I can check it off my list. Yesterday I ran my first full marathon, the Rock & Roll Marathon in Phoenix, AZ. It didn’t unfold exactly as I had imagined it, but it was still an incredible experience. The last sign I saw before the finish line read, “You are no longer just a runner. You are now a marathoner!” I’m not sure I feel like a marathoner, but it’s a cool thought.
Two some-what related incidents from the marathon made a lasting impression on me.
The first involved a number of participants running the race in purple tops. These runners participate in the The Leukemia & Lymphoma Society’s “Team in Training” program and use their training and marathon run to help raise money for continued research on these devastating diseases. That alone is impressive—the physical training they endure for a cause that benefits others.
But it was the coaches in this program who really made an impression. They were an almost constant sight along the route, and they’d eagerly abandon the role of spectator each time one of their runners appeared. They’d run alongside their runners, inquiring about everything—how the runner was feeling, what the runner was thinking—and then offer an appropriate encouragement and word of advice for that point in the run. They were easily as excited by their runners’ accomplishments as the runners themselves. They worked to equip and empower individuals who ran to equip and empower others in much more significant struggles. These runners and coaches formed a community within the morning’s larger community of runners.
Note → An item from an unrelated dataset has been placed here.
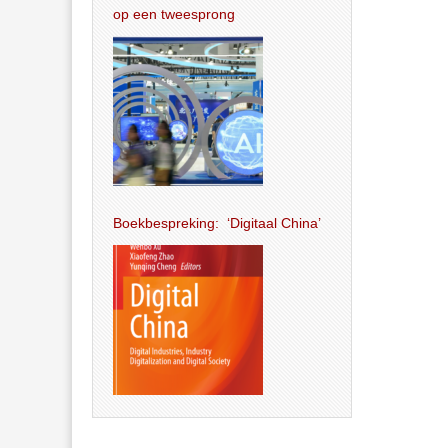
op een tweesprong
Boekbespreking: ‘Digitaal China’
The second incident was both personal and fleeting. Somewhere around the 22-mile mark I hit a low point. I ran a strong first fifteen, and then I started to feel the presence of the proverbial wall—that point where a runner feels like he’s running the that day’s last steps. At seventeen, a pace group passed me. This was a bit defeating, but when a second pace group passed me at the 22-mile mark, I was really feeling defeated. (I know—it was my first marathon and finishing should have been my focus and source of contentment. It is, honestly!) I slowed to a walk and hung my head in frustration. About ten seconds into my self-pity party, a woman ran by me, put her hand on my shoulder, and said, “You can do this.” I thanked her as she ran by. I never saw her face. I only know she wore pink and spoke to me on her way by. (If angels run marathons, this on
e had her halo concealed.) I wanted her to be right, and that helped me find the motivation and strength to finish.
Distance running is largely an individual sport that generates an often-gracious running
community. I find the dichotomy intriguing. The goodwill and genuine hope for someone else’s success is unlike any sport-related experience I’ve had. It enables me to converse with people 180° different from myself and to feel immediately like I know something about my fellow runner—more of an understanding than I sense when I meet someone from my profession or organizational affiliations. I’ll leave it to the social scientists to assess the validity of this sense, but evidence of its existence was on full display at yesterday’s marathon.
And I, thankfully, benefitted from it.
Lady runner in pink, whoever and where ever you are, thank you! The power of a pat on the back and an encouraging word should never be underestimated. I think the runners in purple would agree.